Meat prices expected to increase up to 15 per cent


It’s braai season and red meat prices are expected to increase by at least nine to 15 per cent, due to tight supply and increased demand from consumers during the festive season.

Paul Makube, a Senior Agricultural Economist at FNB, says red-meat slaughtering has been substantially higher this year compared to the past three years as a result of the drought. For example, the cumulative sheep slaughter number is currently 111 per cent and 69 per cent higher than the 2015 and 2014 levels respectively.

However, despite an increase in slaughtering, there has not been an oversupply of meat which would have resulted in lower prices, due to exports and a strong demand for South African meat in the tourism sector.

“In terms of the outlook for beef, we are heading into a seasonal price increase of between R3,4 and R5,7 per kilogram (kg) for Class A beef as braai season returns.

Consumers that prefer to braai lamb can expect to pay between R5,6 and R9,4 per kg more for Class A lamb over the festive period,” said Paul.

Pork will also benefit from the increased price of red meat. However, there won’t be much of a price movement in poultry due to increasing imports.

Despite continued pressure on disposable income, most consumers will still be able to absorb a slight increase in meat prices during the festive period, while others will opt to purchase red meat in bulk to outweigh the price increases.

“Even during tough economic conditions, we have picked up a trend where consumers will usually cut back on luxuries and non-essentials, but generally spend more on food and meat during the festive season.”

However, Paul cautioned that prices would have to return to normal levels in January, after the festive season, to avoid resistance from consumers.

He said that with rain expected in the coming months, the situation should start improving for livestock farmers who have suffered financial losses as a result of the drought.

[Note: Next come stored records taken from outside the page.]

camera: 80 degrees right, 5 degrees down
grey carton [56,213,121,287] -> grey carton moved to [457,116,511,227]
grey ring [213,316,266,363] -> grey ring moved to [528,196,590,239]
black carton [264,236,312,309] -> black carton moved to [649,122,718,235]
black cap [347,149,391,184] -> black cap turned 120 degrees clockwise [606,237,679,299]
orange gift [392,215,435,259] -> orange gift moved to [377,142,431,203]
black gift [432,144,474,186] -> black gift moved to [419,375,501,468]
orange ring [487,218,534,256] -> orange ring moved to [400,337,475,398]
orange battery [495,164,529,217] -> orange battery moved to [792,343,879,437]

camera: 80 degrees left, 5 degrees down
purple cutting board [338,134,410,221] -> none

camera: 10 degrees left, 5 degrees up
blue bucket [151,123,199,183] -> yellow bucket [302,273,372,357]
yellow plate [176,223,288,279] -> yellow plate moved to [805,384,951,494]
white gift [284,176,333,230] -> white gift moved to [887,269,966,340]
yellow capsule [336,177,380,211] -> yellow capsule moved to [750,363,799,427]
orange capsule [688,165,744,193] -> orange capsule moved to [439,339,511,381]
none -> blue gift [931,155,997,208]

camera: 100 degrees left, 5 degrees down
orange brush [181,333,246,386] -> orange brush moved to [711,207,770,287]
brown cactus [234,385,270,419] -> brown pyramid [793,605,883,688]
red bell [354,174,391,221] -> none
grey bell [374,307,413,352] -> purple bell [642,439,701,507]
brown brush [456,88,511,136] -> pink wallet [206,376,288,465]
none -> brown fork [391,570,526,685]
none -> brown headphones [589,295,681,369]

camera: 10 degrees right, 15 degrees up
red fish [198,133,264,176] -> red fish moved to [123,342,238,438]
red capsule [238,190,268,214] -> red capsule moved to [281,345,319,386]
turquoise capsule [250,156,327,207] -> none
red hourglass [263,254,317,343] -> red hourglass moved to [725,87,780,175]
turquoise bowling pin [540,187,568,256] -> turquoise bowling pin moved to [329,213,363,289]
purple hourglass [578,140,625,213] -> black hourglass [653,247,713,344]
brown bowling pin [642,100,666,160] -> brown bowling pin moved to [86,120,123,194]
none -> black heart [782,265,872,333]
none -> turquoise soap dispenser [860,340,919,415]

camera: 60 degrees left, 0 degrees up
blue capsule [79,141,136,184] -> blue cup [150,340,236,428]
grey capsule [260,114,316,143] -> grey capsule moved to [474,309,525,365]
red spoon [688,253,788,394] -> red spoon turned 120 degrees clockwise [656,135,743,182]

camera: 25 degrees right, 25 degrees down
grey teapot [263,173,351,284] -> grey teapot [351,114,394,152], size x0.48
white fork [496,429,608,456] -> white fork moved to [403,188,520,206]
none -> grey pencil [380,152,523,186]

Forecasts are now projecting neutral conditions for the 2016/ 17 season, meaning that we should expect normal, instead of above normal, rainfall, as had been previously estimated.

According to Paul, this is good news as the sector will not have to worry about possible damage resulting from floods, torrential rains and heavy winds, often associated with the strong La Nina that was predicted earlier this year. The expected rainfall should be sufficient for herd-rebuilding to begin, further helping livestock farmers to reduce costs in the long-term.

“By mid-2017, we should see a moderation in grain prices which will lower animal feed costs, resulting in improved margins and profitability levels for farmers who are currently facing losses from the recent drought,” he concluded.